• 5. Summarizing Data: Code

Overview

The R logo

Here I provide simple R code to generate the most common univariate data summaries. Note the steps:

Load packages. See the section loading data from chapter three.
Load data. See the section on packages from chapter one.
Format data. See the chapter four for more info.
- Here I removed all NA data before analyzing. If you do not remove NA data before summarizing, be sure to include na.rm=TRUE. e.g. mean(x, na.rm = TRUE).
Visualize data. See the section on visualizing a continuous variable from chapter two, and the sections on summarizing shape, and summarizing variability, from this chapter.
Summarize data
- Appropriate summaries depend on the shape of the data. Here I present all standard summaries of the “average” and the variability, but note that the left skew makes these somewhat difficult to interpret.

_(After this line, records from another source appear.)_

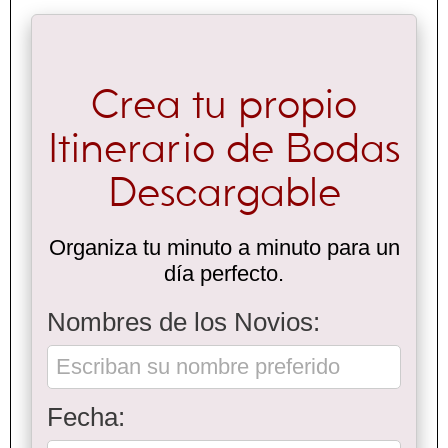
Crea tu propio
Itinerario de Bodas
Descargable
Organiza tu minuto a minuto para un
día perfecto.
Nombres de los Novios:
Fecha:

###--------------------------
### Load Packages
library(dplyr)
library(readr)
library(ggplot2)


###--------------------------
### Load data
ril_link <- "https://raw.githubusercontent.com/ybrandvain/datasets/refs/heads/master/clarkia_rils.csv"
ril_data <- readr::read_csv(ril_link)

###--------------------------
### Format data
gc_visits <- ril_data            |> 
  select(location, mean_visits)  |>   # Focus on two columns of interest
  rename(visits = mean_visits)   |>   # "mean visits" confuses me because it was mean per plant, so let's call it visits
  filter(location == "GC",            # let's focus on plants at GC 
         !is.na(visits))                  # with non-na-visits

###--------------------------
### Visualize before you summarize
# Boxplot
ggplot(gc_visits, aes(x = location, y = visits))+
  geom_boxplot()

# histogram
ggplot(gc_visits, aes(x = visits))+
  geom_histogram(binwidth = 0.15, color = "white")

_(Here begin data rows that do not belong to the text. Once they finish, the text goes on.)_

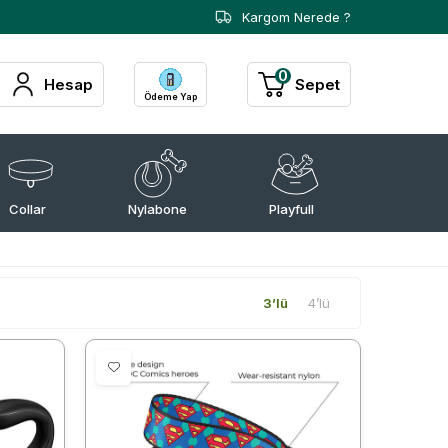
Kargom Nerede ?
0
Hesap
Sepet
Ödeme Yap
Collar
Nylabone
Playfull
3’lü
4’lü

# The plots show highly right skewed data - most plants 
#   receive zero or few visits, some receive many
# I will continue with the standard run of summaries, 
#   but note, some are less appropriate for this shape

###--------------------------
### Data summaries

## Summarizing center
gc_visits |>
  summarise(mean_visits   = mean(visits),                # Mean
            median_visits = median(visits))              # Median

## Summarizing variability
gc_visits |>
  summarise(iqr_visits    = IQR(visits),                 # Interquartile range
            sd_visits     = sd(visits),                  # Standard deviation
            var_visits    = var(visits),                 # Variance
            coef_var_visits = sd(visits) / mean(visits)) # Coefficient of variation

Summarizing the average pollinator visits at GC
mean_visits	mode_visits	median_visits
0.1163	0	0

Summarizing variability in pollinator visits at GC
iqr_visits	sd_visits	var_visits	coef_var_visits
0	0.3055	0.0933	2.6269